[REQUIREMENT]
Turn every line of the listing below into a numbered list, skipping blank lines and leaving the pictures out.

[A block of data]
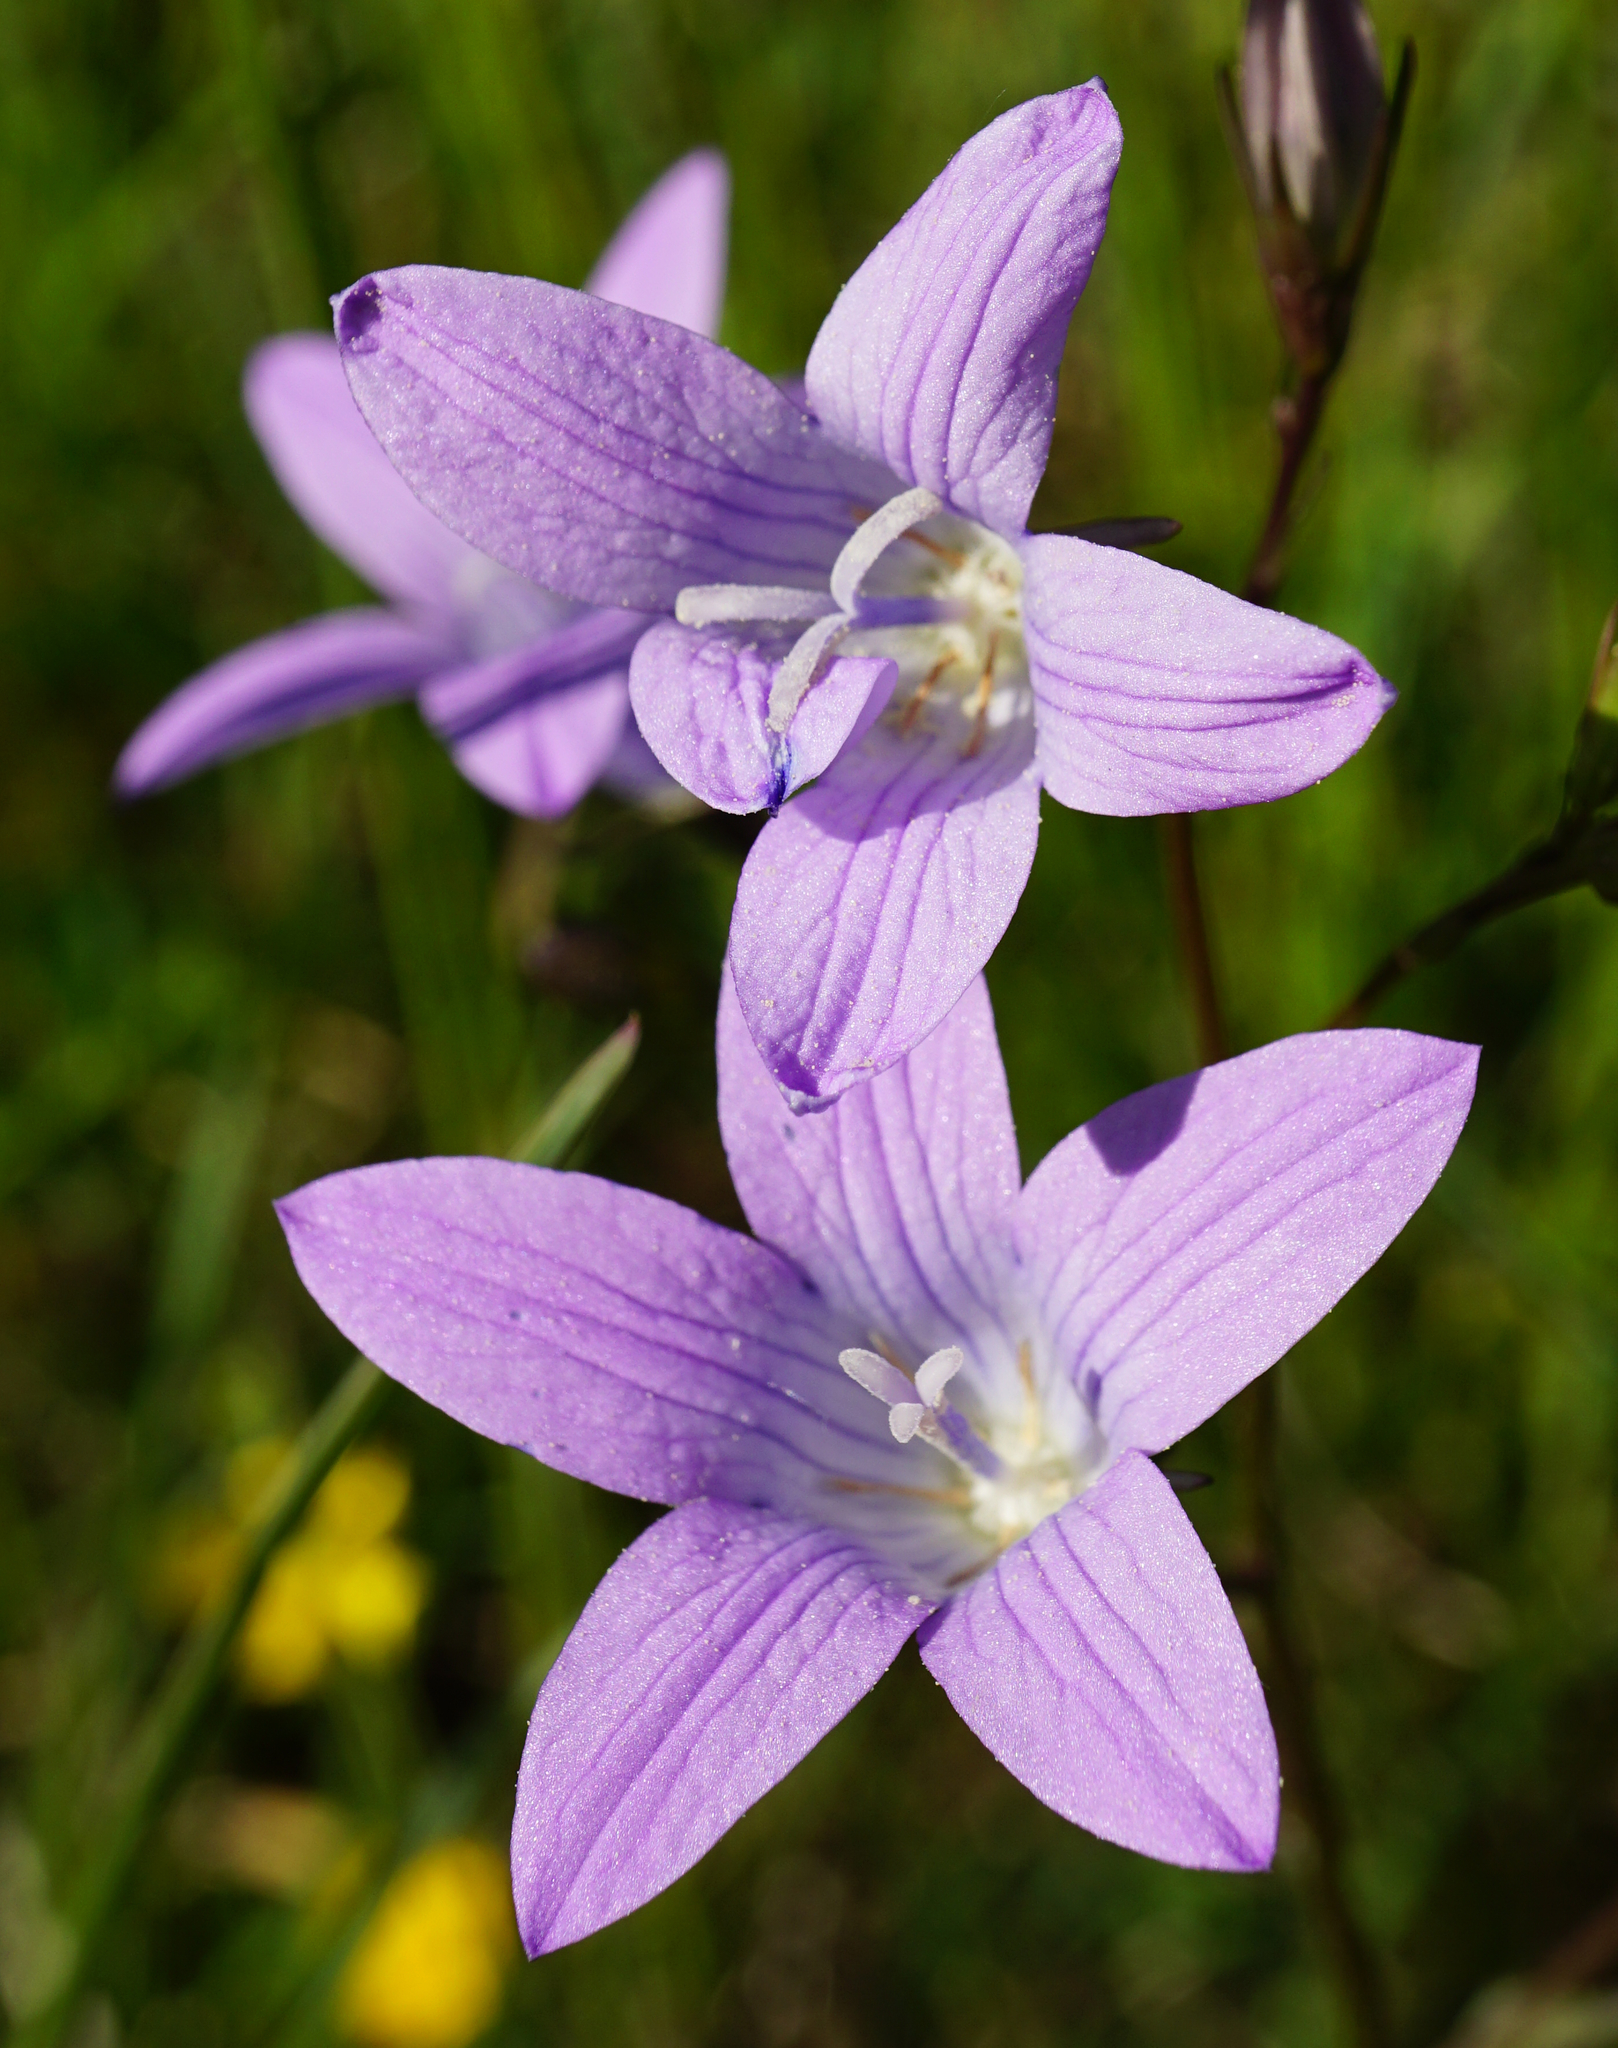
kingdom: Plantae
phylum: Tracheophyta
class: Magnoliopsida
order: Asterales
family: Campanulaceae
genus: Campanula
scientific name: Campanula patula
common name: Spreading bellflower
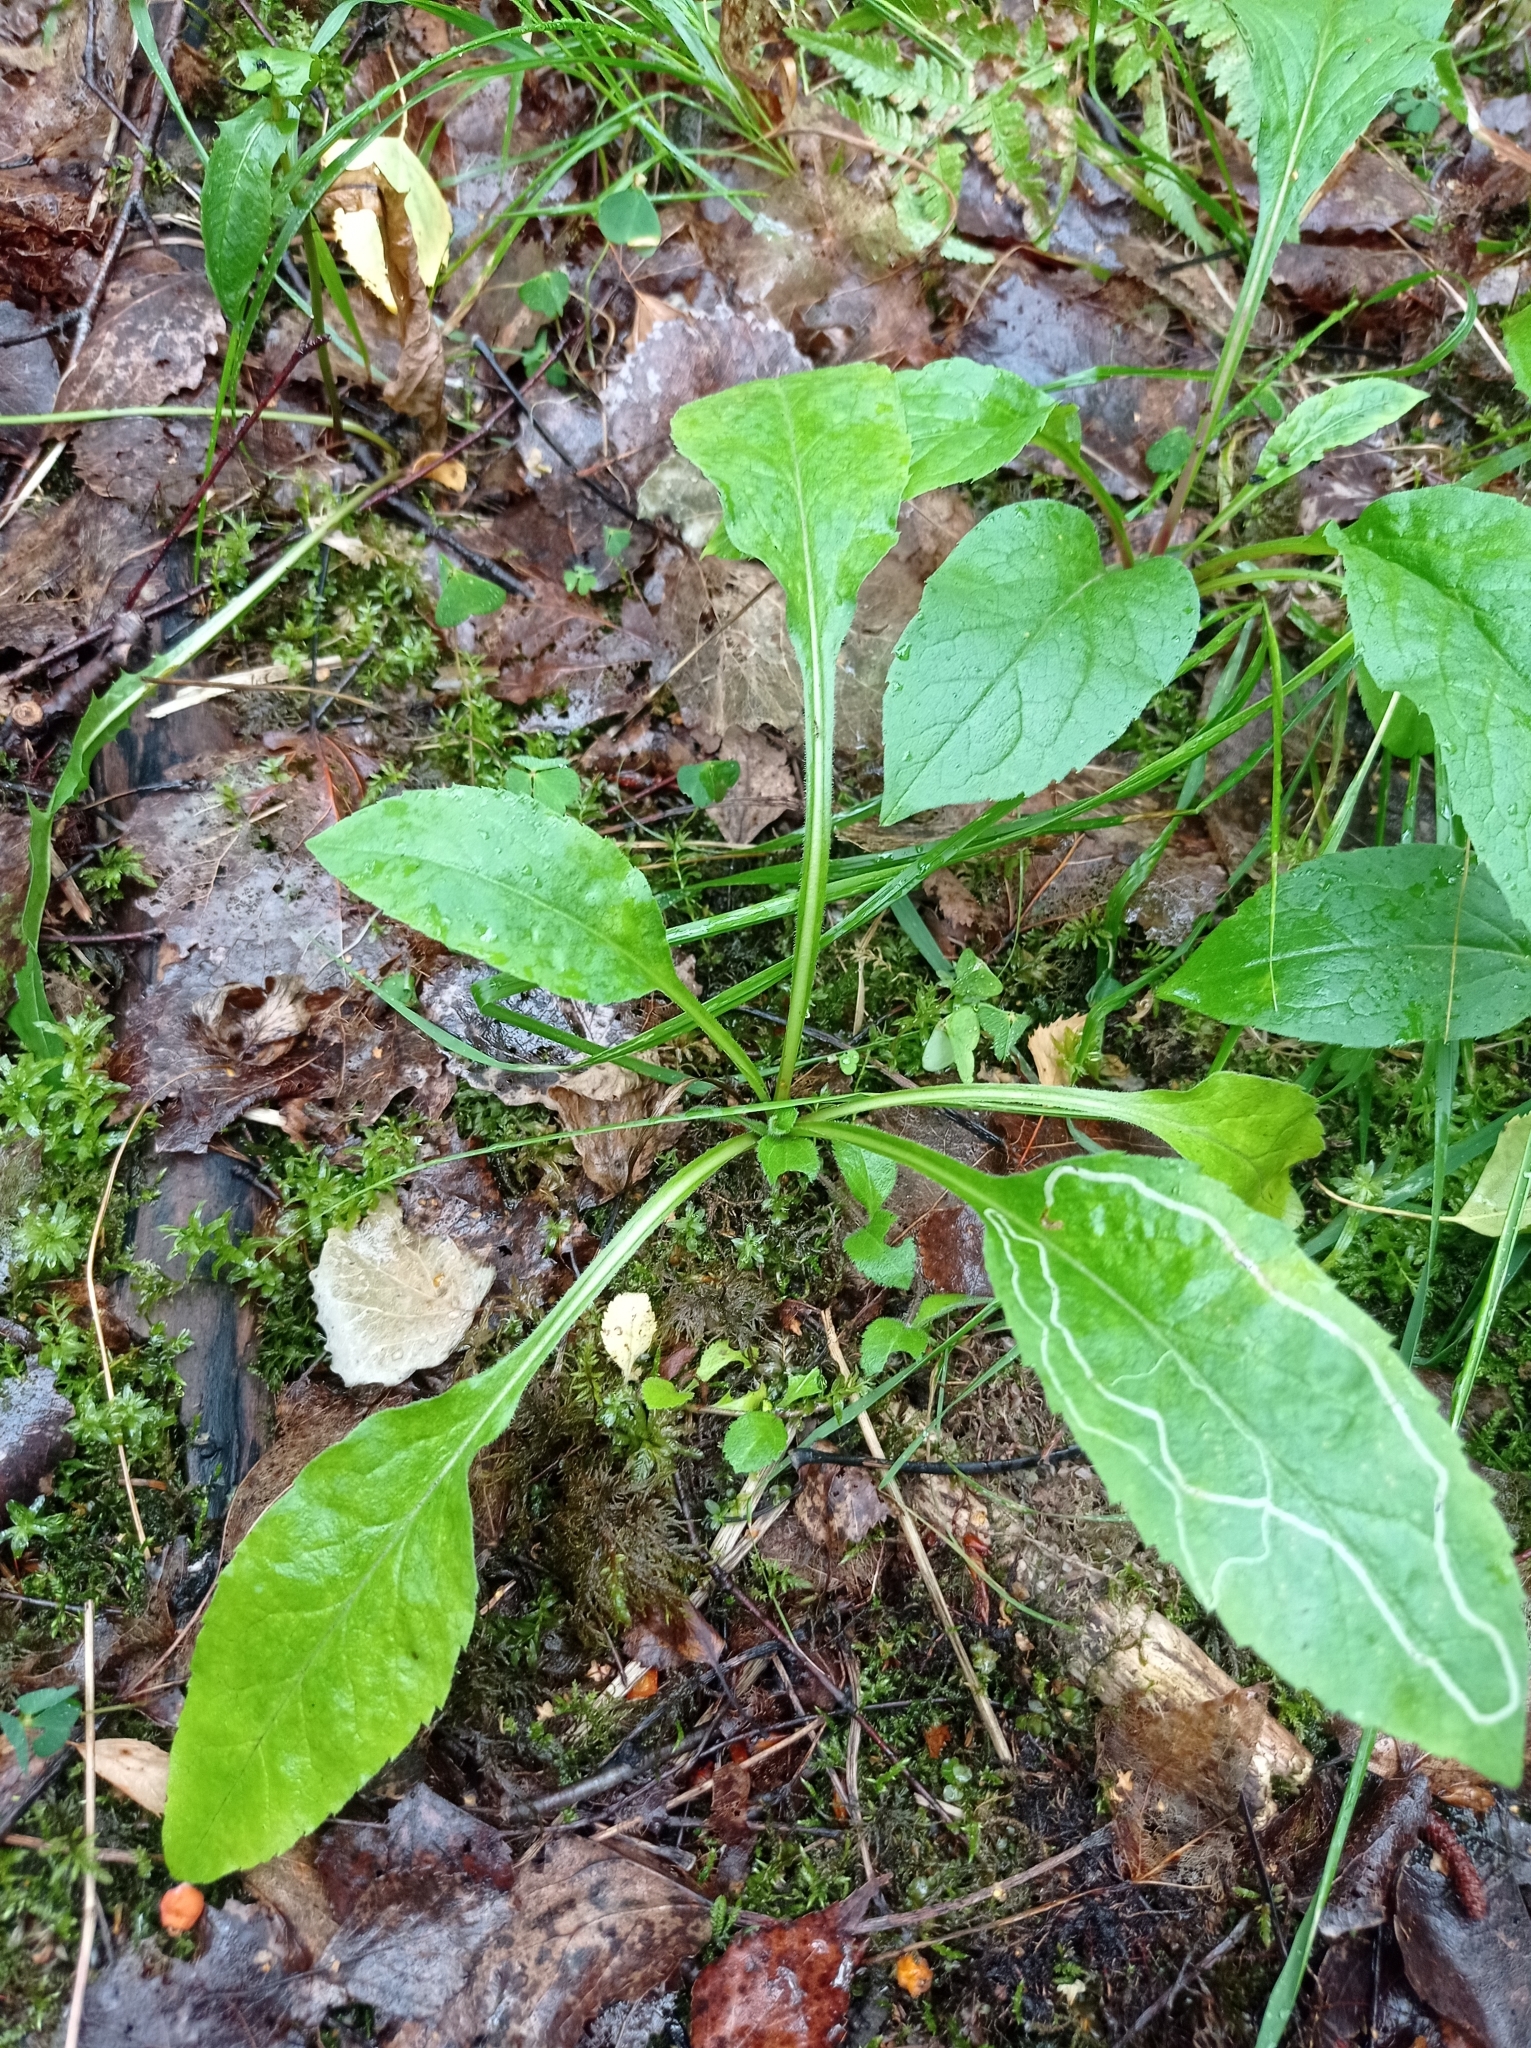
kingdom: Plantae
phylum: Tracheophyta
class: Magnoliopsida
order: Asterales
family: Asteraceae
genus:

[SOLUTION]
1. kingdom: Plantae
2. phylum: Tracheophyta
3. class: Magnoliopsida
4. order: Asterales
5. family: Campanulaceae
6. genus: Campanula
7. scientific name: Campanula patula
8. common name: Spreading bellflower
9. kingdom: Plantae
10. phylum: Tracheophyta
11. class: Magnoliopsida
12. order: Asterales
13. family: Asteraceae
14. genus:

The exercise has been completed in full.